:: Excerpted text

Jon Walsh and I climbed Happy Tyroleans IX in the Cairngorms on the last day. The weather was terrible but it was good to climb something a bit more technical at last!
What was your most memorable Scottish winter route/experience?
All of the climbing was quite memorable. I really loved soloing all those routes and glissading down gullies to link them together. I would say that the part that will always stick with me would be questing along the summit plateau of the Ben in whiteout conditions with ski goggles on, searching for the correct gully to slide down. With the rime everywhere, and the blowing snow I felt like I was in some sort of adventure video game, I was loving it.
How were the conditions?
Towards the end of the trip I thought conditions were great! People at the hut told me that most of the ice routes I soloed were 'too thin' but I thought they were fine. Too thin to protect I guess but no problem to climb. The Scottish ice is very soft and pliable and compared to ice in the Canadian Rockies extremely easy to climb - almost always one swing!

::::
:: Provided information

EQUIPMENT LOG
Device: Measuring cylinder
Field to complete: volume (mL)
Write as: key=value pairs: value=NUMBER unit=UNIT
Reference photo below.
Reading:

::::

_Work item A_
Reproduce the passage from the climbing interview starting at "What was your" and ending at "were the conditions?".
_Work item B_
Continue the interview about Scottish winter climbing from the point where it stops.

_Answer space A_
What was your most memorable Scottish winter route/experience?
All of the climbing was quite memorable. I really loved soloing all those routes and glissading down gullies to link them together. I would say that the part that will always stick with me would be questing along the summit plateau of the Ben in whiteout conditions with ski goggles on, searching for the correct gully to slide down. With the rime everywhere, and the blowing snow I felt like I was in some sort of adventure video game, I was loving it.
How were the conditions?

_Answer space B_
In terms of exposure and conditions, how did the climbing compare to routes you have done in Canada and Patagonia, for example?
As I mentioned the ice in Scotland is much friendlier than in Canada, however the weather is much worse than the Rockies where clear skies are fairly normal. The weather in Patagonia can definitely kill you equally fast or even faster than in Scotland, especially in the Patagonian Winter where -20 degree air temps can be coupled with hurricane force wind coming in supercooled from the icecap. The big difference is that when the weather is bad in Patagonia you run away and hide! Whereas in Scotland you actually go climb in the bad weather. So because of that Scotland had the worst weather I had ever enthusiastically gone climbing in. I went through a stint of storm climbing here in Canada while trying to become better prepared for these kind of things, I think it was good practice!
What makes Scottish Winter climbing special, in your opinion?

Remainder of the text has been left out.